Writing Online and Privacy

It’s difficult to calibrate. I love to write and when you write you rarely do it for yourself. You want to be read. Some of us want to find kindred spirits. Nothing makes me happier than someone writing: I feel like loneliness evaporates for a second.

The most important thing is that I’ve been aware of the algorithm lurking in our lives for a long time. The worst proof of this is managing my employers Facebook account when I don’t have one personally and seeing people I know pop up as suggestions. People who would never in a million years look at my employer’s page.

That was the first time I ever felt truly concerned. My personal email was nowhere linked to that FB account and yet, cousins who live in another country started appearing on my employer’s page. This was creepy.

I think I’ve written hundreds of essays regarding my desire to “retire” from the web. But it’s not realistic. I need the web too much, I love it in fact. I just hate to feel squeezed. Like if there is no internet, there is nothing and the power of few is ruling the world.

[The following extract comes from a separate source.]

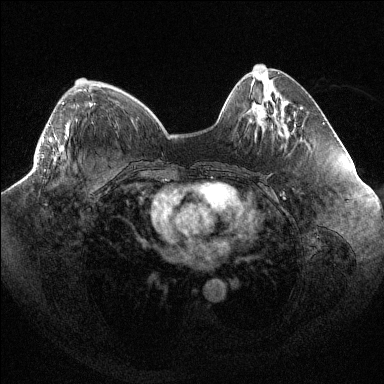
Breast MRI (dynamic contrast-enhanced), one axial slice; slice 36 of 144 in the series (ordered by position); dynamic contrast-enhanced series, time point 2 of 6 at this slice position (early post-contrast); 1.5 T; TE 1.6 ms, TR 4.4 ms; 384 × 384 image matrix, field of view 400 × 400 mm. Female patient.
Outlined on this slice (semi-automatic segmentation, software-assisted and operator-edited):
- enhancing-tissue mask used for the functional tumour volume (all voxels passing the contrast-enhancement thresholds inside the analysis volume; usually the tumour): box from (x=42, y=102) to (x=65, y=152) px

I’m at that point where Twitter has become tasteless and I’m really phasing out. I’ve used it successfully to arrange certain things with companies and services. That’s about it. Someone published a tweet recently that disarmed me completely:

None of my heroes are on Facebook.

There is nothing to say there. Really.


I snooped into someone’s diary. It wasn’t an intimate diary, it was more like a log of time and events although a bit obsessive, down to 5 minute intervals: “We left at 1:35, we arrived at 2:03. We started lunch at 12:23 we finished at 12:58.”

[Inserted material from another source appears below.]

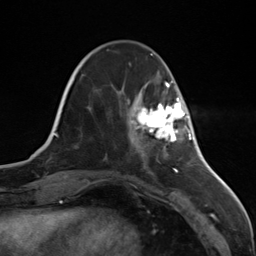
Breast MRI (dynamic contrast-enhanced), one axial slice. Slice 38 of 124 in the series (ordered by position). Cropped to one breast. Dynamic contrast-enhanced series, time point 2 of 7 at this slice position (early post-contrast). 3 T. TE 1.8 ms, TR 4.7 ms. 256 × 256 image matrix, field of view 150 × 150 mm. Female patient.
Structures marked on this image (semi-automatic segmentation, software-assisted and operator-edited):
- enhancing-tissue mask used for the functional tumour volume (all voxels passing the contrast-enhancement thresholds inside the analysis volume; usually the tumour): bounding box <136,98,186,147> (left, top, right, bottom; pixels)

I found it fascinating, in between entries, there were doodles and and ideas for renovations.

I didn’t feel proud of myself but it sparked something in me. I want to record and write and keep. I want to write like I wrote in the early days of LiveJournal and Blogger, when there was no Wayback machine or Caché. When Google took ages to index your page.

I wanted to record specific moments, meals, feelings, thoughts -good ones and bad ones- and document myself again instead of watching others document themselves in public.

This journal gave me the spark to divide my life in two:

  • Regroup my internet presence into one website built by me.
  • Have a rich life offline that I can look back on and that when I’m gone it will be gone too.

This is a lot of work but the first step is taken. This site got built.

Here it is. First real post on my brand new site.